Cold in July

A gritty Texan thriller that is just too surprising for its own good
Matt-Warren-176How the cinema loves twists: that moment when the plot, and expectation, is turned on its head and the previously hushed audience emits an extended, ‘Oooooh’.

But how many twists do you need? One? Two? A dozen? If proof were required that you can have too many, this otherwise reasonably entertaining thriller is it. In fact, the script’s determination to spin off on yet another trajectory every time the plot is just settling into place, ultimately is just tiresome, like a sat nav endlessly recalculating your route.

The film, adapted from a novel by Joe R Lansdale, opens in Texas, in the late 1980s. It’s the middle of the night and husband and father Richard Dane (played by Michael C Hall of Dexter fame) wakes to the sound of breaking glass. He rummages in a cupboard looking for a revolver (clearly, rarely used), tells his wife (an engaging Vinessa Shaw) to stay where she is, and nervously sets off along the corridor. In the living room, he confronts an intruder. He raises the gun, the clock strikes the hour and, accidentally, a shot is fired. The burglar is dead in a bloody heap.
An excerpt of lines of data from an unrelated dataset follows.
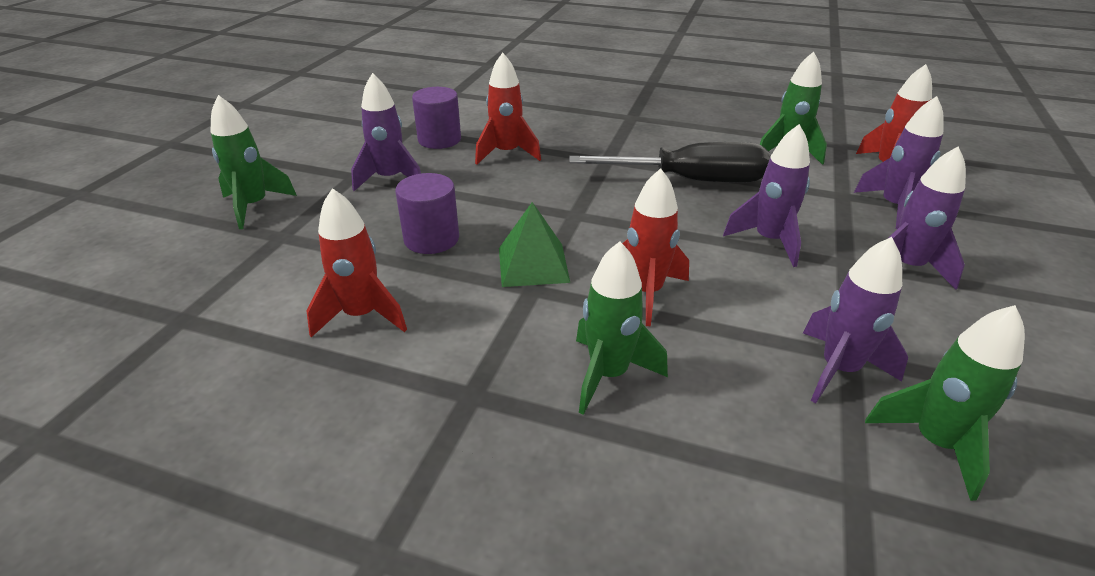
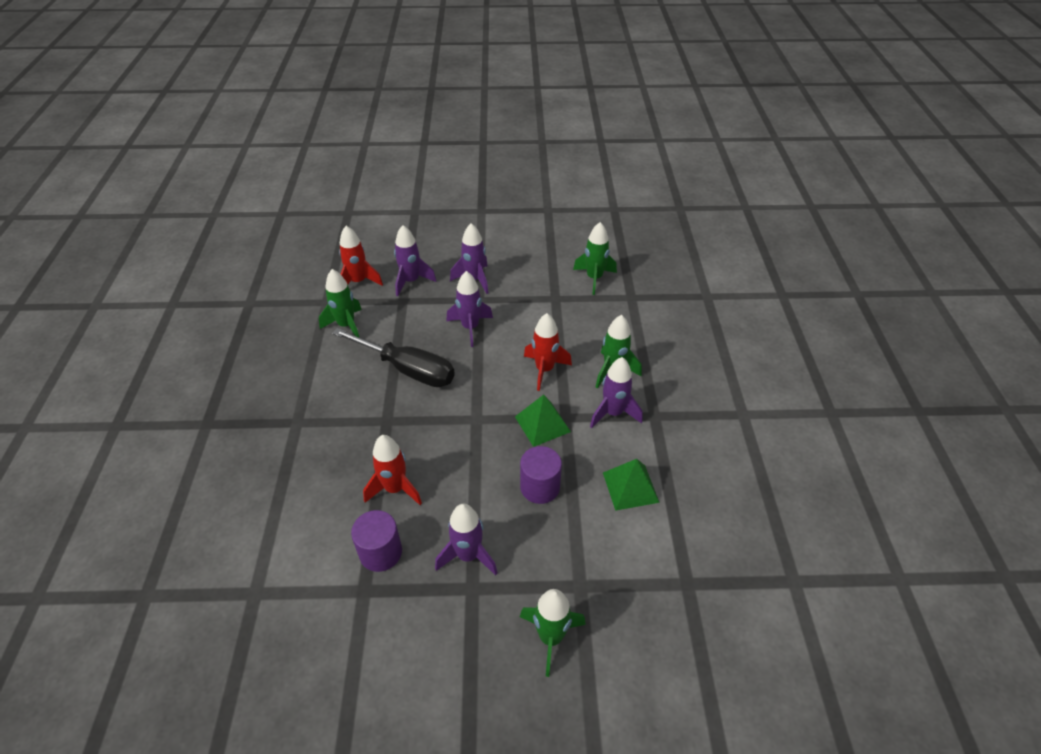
camera: 110 degrees left, 10 degrees up
red rocket [306,188,407,337] -> green pyramid [603,459,660,511]
black screwdriver [569,142,770,183] -> black screwdriver turned 135 degrees clockwise [332,328,455,387]
purple rocket [803,237,908,403] -> purple rocket moved to [590,357,642,428]

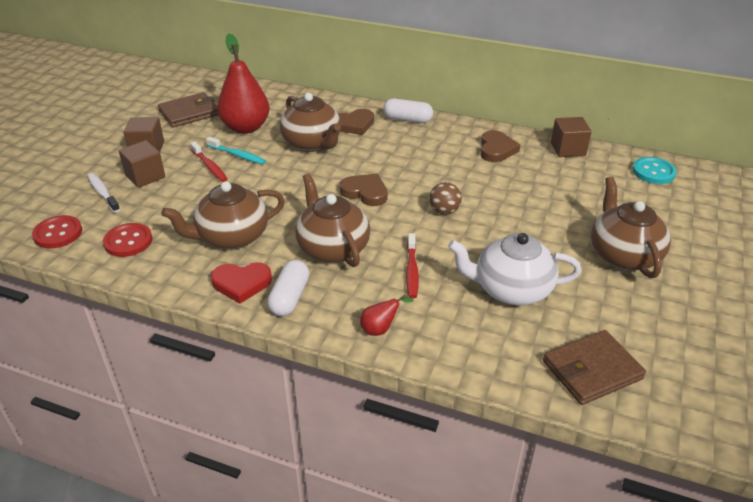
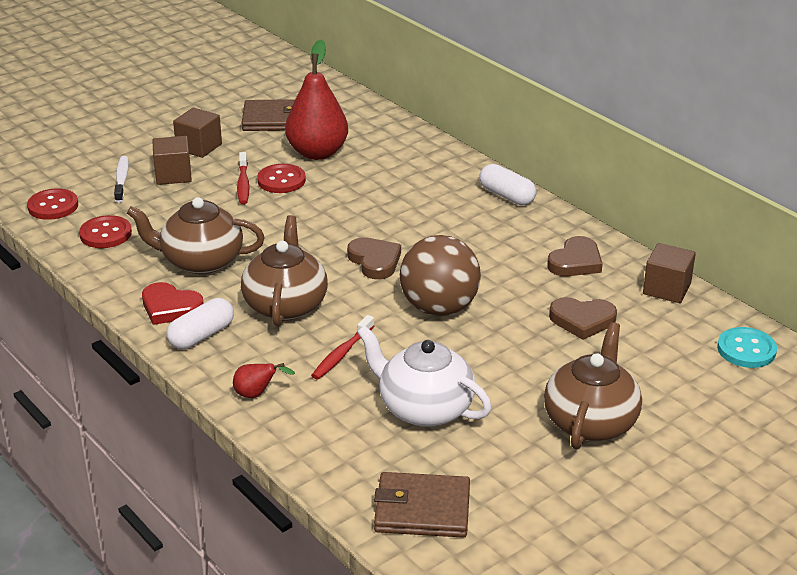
camera: 30 degrees right, 5 degrees down
turquoise toothbrush [206,137,266,164] -> red button [257,164,306,193]
brown teapot [280,93,341,152] -> none
brown heart [338,109,374,135] -> brown heart moved to [549,297,617,340]
brown ball [429,182,462,215] -> brown ball [400,235,481,316], size x2.01

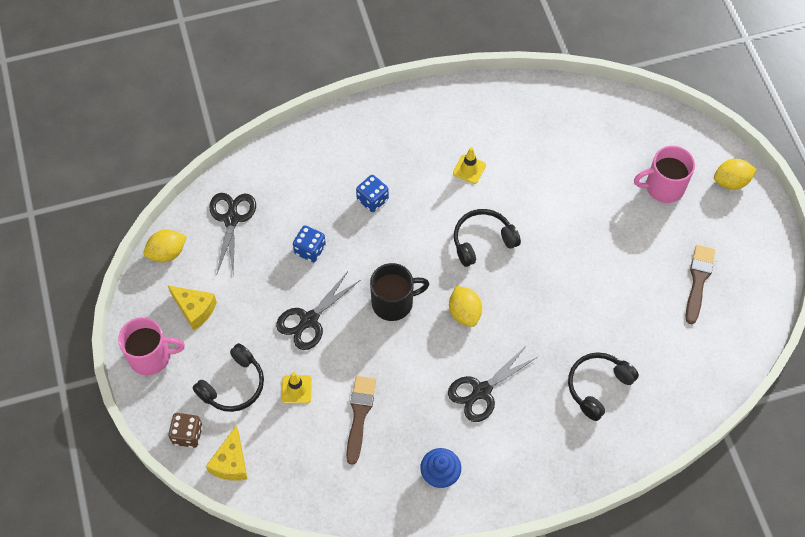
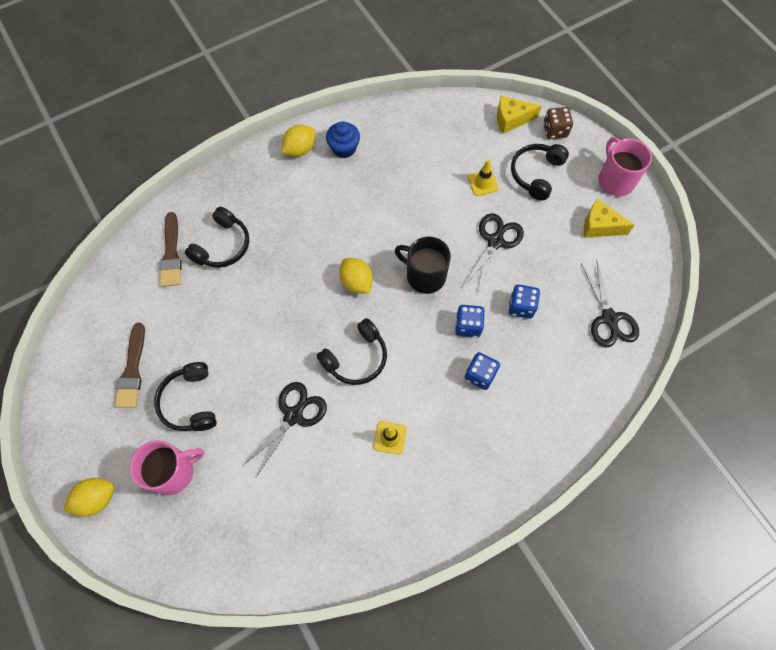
camera: 165 degrees right, 5 degrees up
pink mug [118,317,185,375] -> pink mug turned 90 degrees clockwise [598,137,652,196]
yellow lemon [143,230,187,262] -> yellow lemon moved to [282,125,315,157]
yellow cheese [206,426,248,481] -> yellow cheese turned 90 degrees counterclockwise [497,95,542,134]
brown brush [346,376,376,465] -> brown brush moved to [160,212,181,287]
black mug [370,263,429,321] -> black mug turned 60 degrees clockwise [395,237,451,294]
black scissors [448,345,539,422] -> black scissors moved to [243,382,327,477]
none -> black headphones [154,362,217,431]
none -> blue dice [455,305,485,338]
The police don’t seem to mind: they claim to know the perp and put it down to plain old self-defence. Trouble is, the intruder’s father (a grizzled Sam Shepard) isn’t so forgiving. He has just been released from a lengthy spell in prison and before long is exacting his terrifying revenge.

So far, so good. But while this could have been an entertaining drama in itself, it is, in fact, merely the preamble for a far more complex tale involving the Dixie Mafia, police corruption, the Korean War, plenty of beer, an annoying postman, murder, people-smuggling, a deathly deep consideration of the father/son relationship and a very nasty video shop (warning: this is not a film for those of a nervous disposition).

Certainly, director Jim Mickle and his cast make a decent fist of navigating this increasingly contrived mystery. But there are almost as many loose ends by the end of the film as there are spent shell casings (and there are an awful lot of those).

Which is not to say that Cold In July is a poor film. In fact, there are plenty of memorable moments: a particularly dashing turn by Don Johnson as Stetson-wearing pig farmer and private dick, Jim Bob Luke; a captivating soundtrack by Jeff Grace, and glimmers of the same true grit that made the Coen Brothers’ No Country For Old Men such a classic. It just adds up to less than the sum of its parts.

In the hands of HBO, which has made some of the most memorable TV series of recent times, including Boardwalk Empire, True Detective and Game Of Thrones, the premise could potentially have made 10 episodes of gripping television.

In one 110-minute film, however, it’s sadly just a case of too much, too soon.